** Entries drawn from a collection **
-=-=-
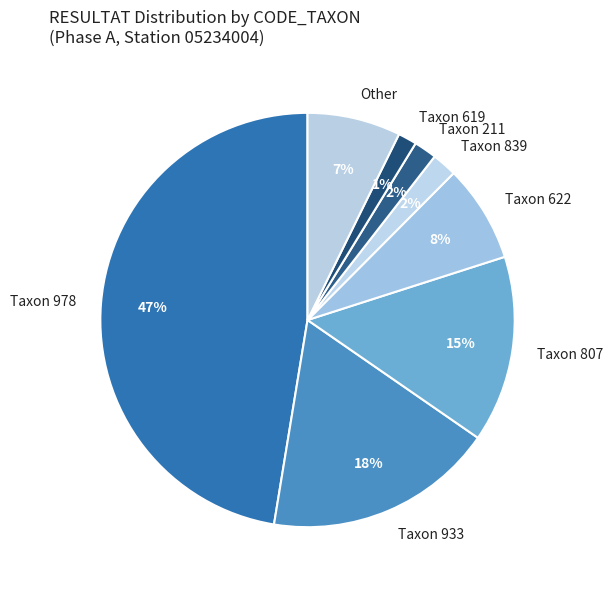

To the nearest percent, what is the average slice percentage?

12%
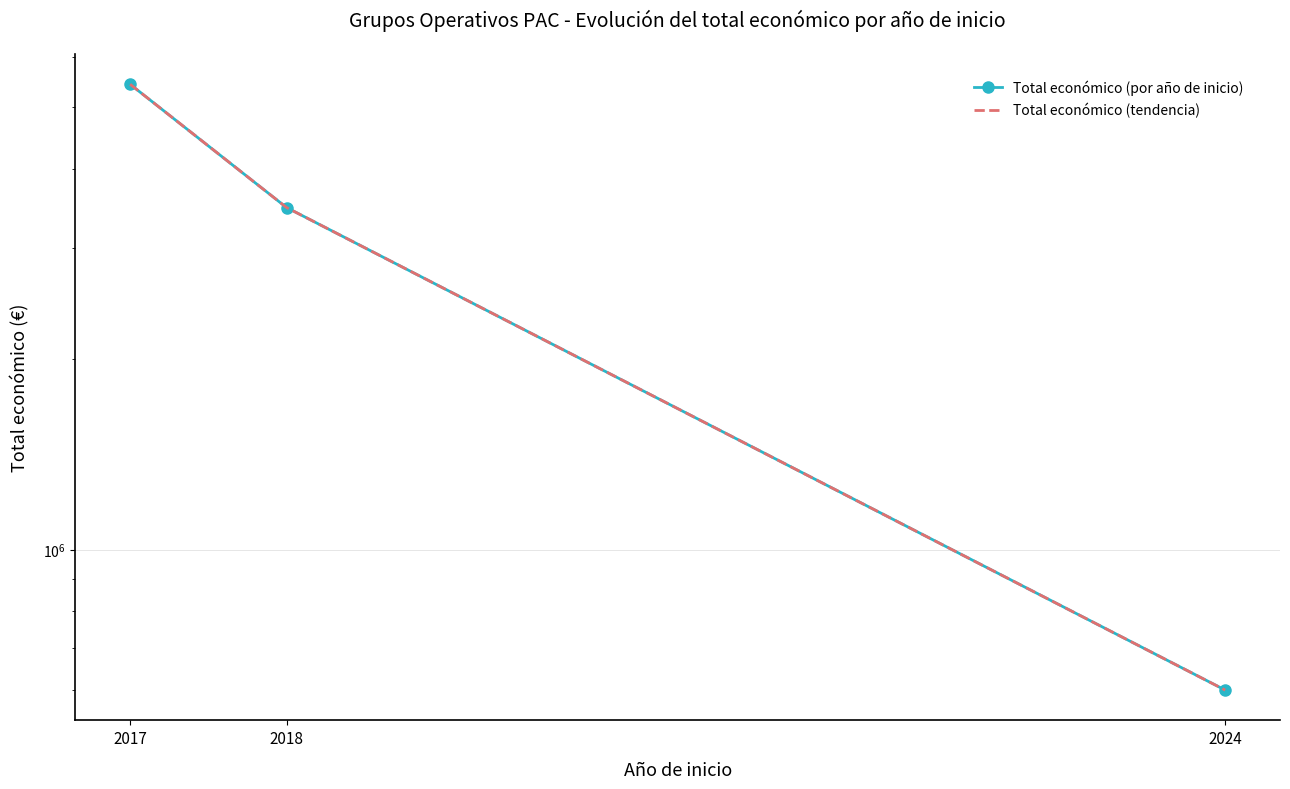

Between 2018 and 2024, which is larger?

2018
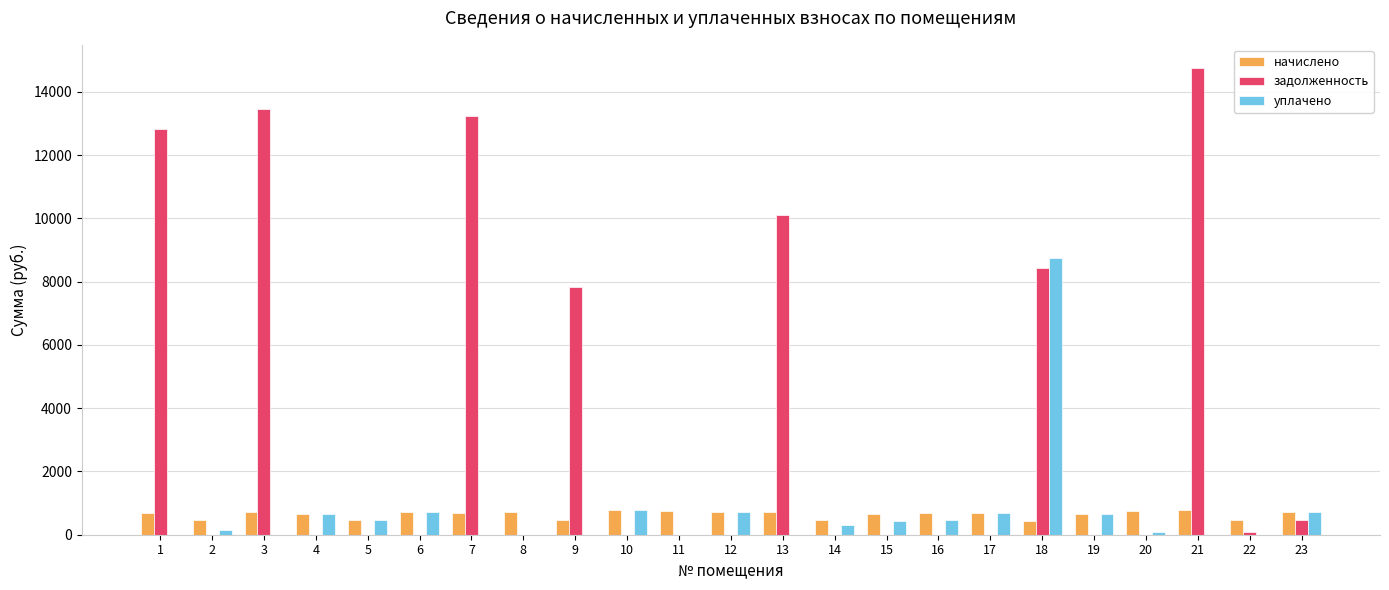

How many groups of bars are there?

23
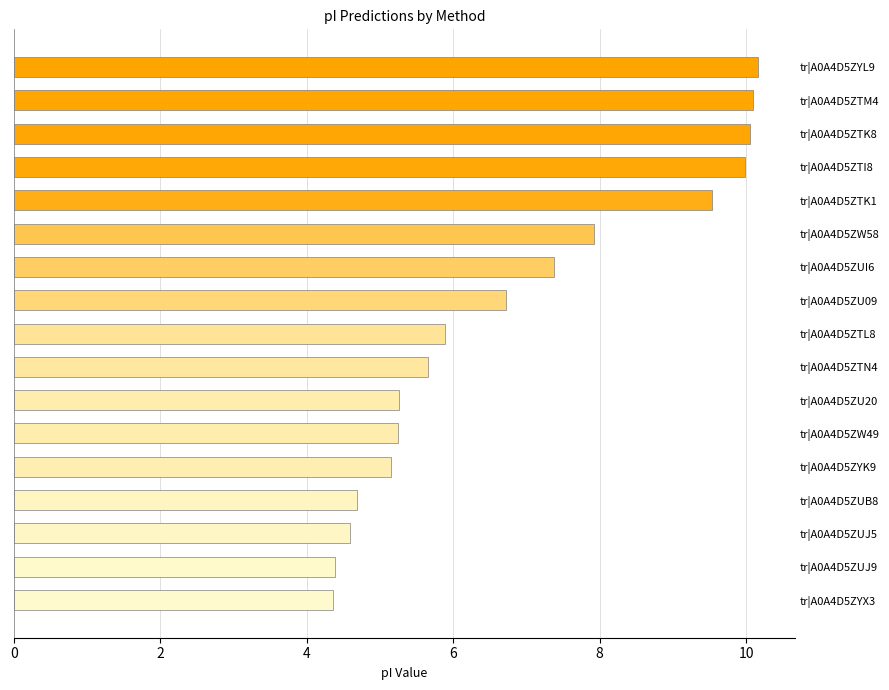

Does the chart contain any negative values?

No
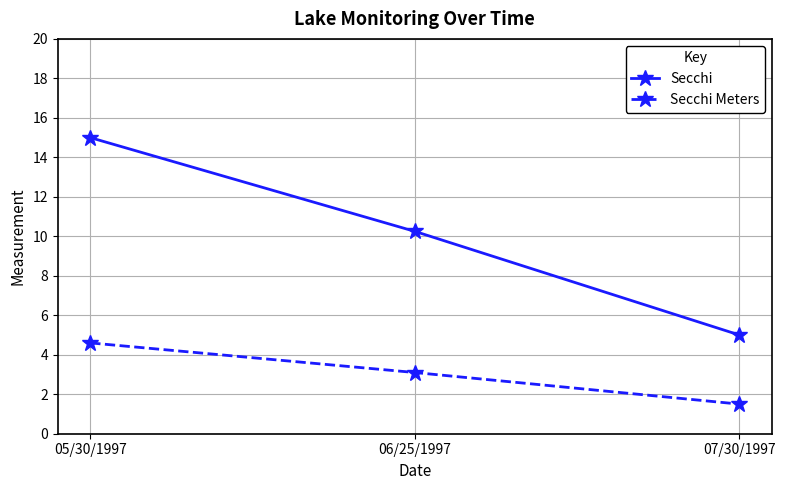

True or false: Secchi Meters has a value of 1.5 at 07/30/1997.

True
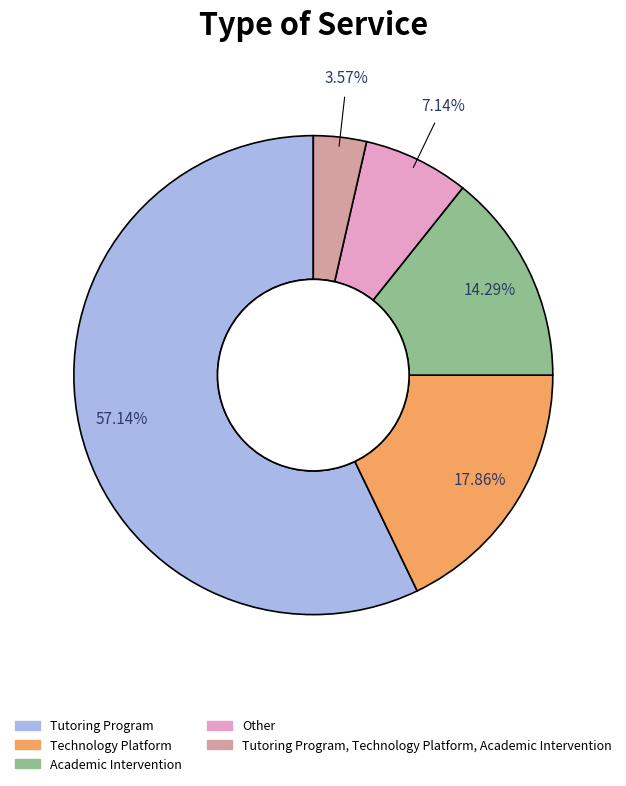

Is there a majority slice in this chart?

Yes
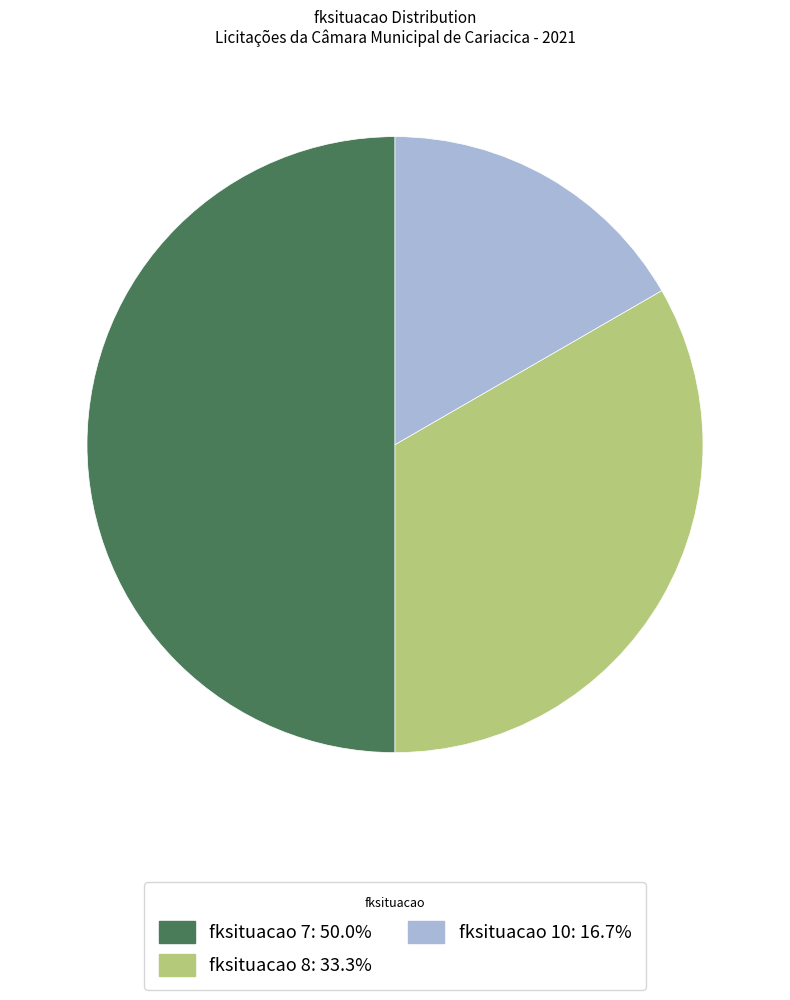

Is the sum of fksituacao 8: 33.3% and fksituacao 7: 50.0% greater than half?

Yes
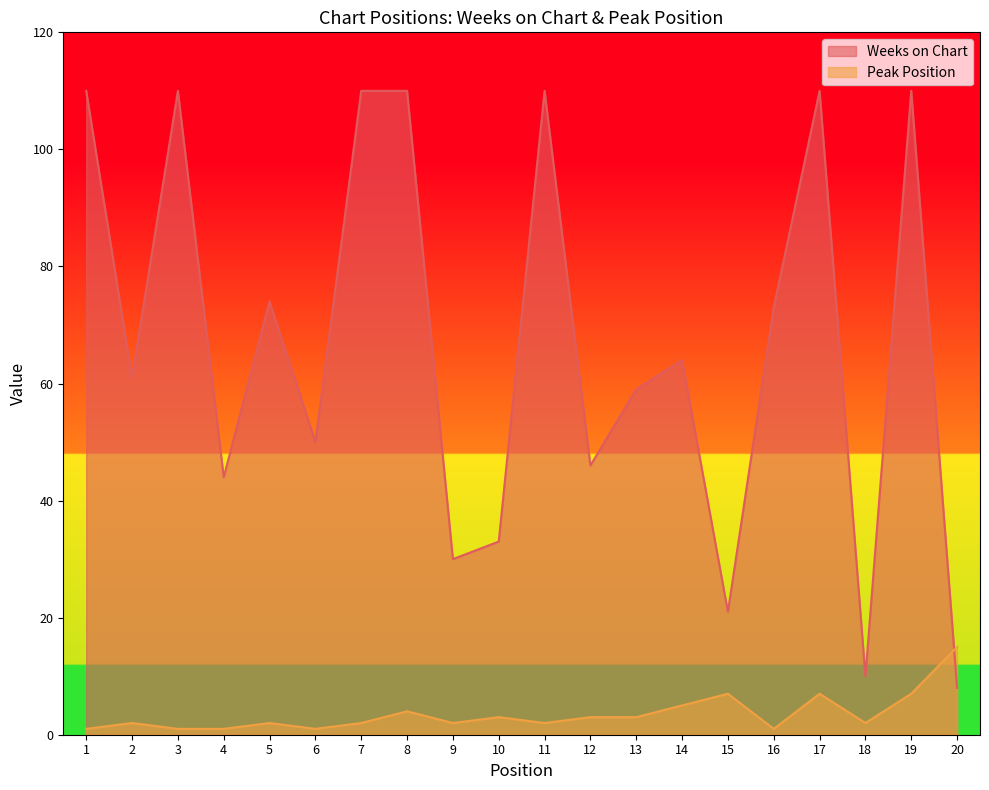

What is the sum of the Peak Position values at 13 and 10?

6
-=-=-
Rewrite the records starting at the line that contains "True or false: Secchi" and ending at the end of the records, replacing "slice" with "segment" and leaving everything else unchanged. Omit the pictures from your answer.

True or false: Secchi Meters has a value of 1.5 at 07/30/1997.

True

Is there a majority segment in this chart?

Yes

Is the sum of fksituacao 8: 33.3% and fksituacao 7: 50.0% greater than half?

Yes

What is the sum of the Peak Position values at 13 and 10?

6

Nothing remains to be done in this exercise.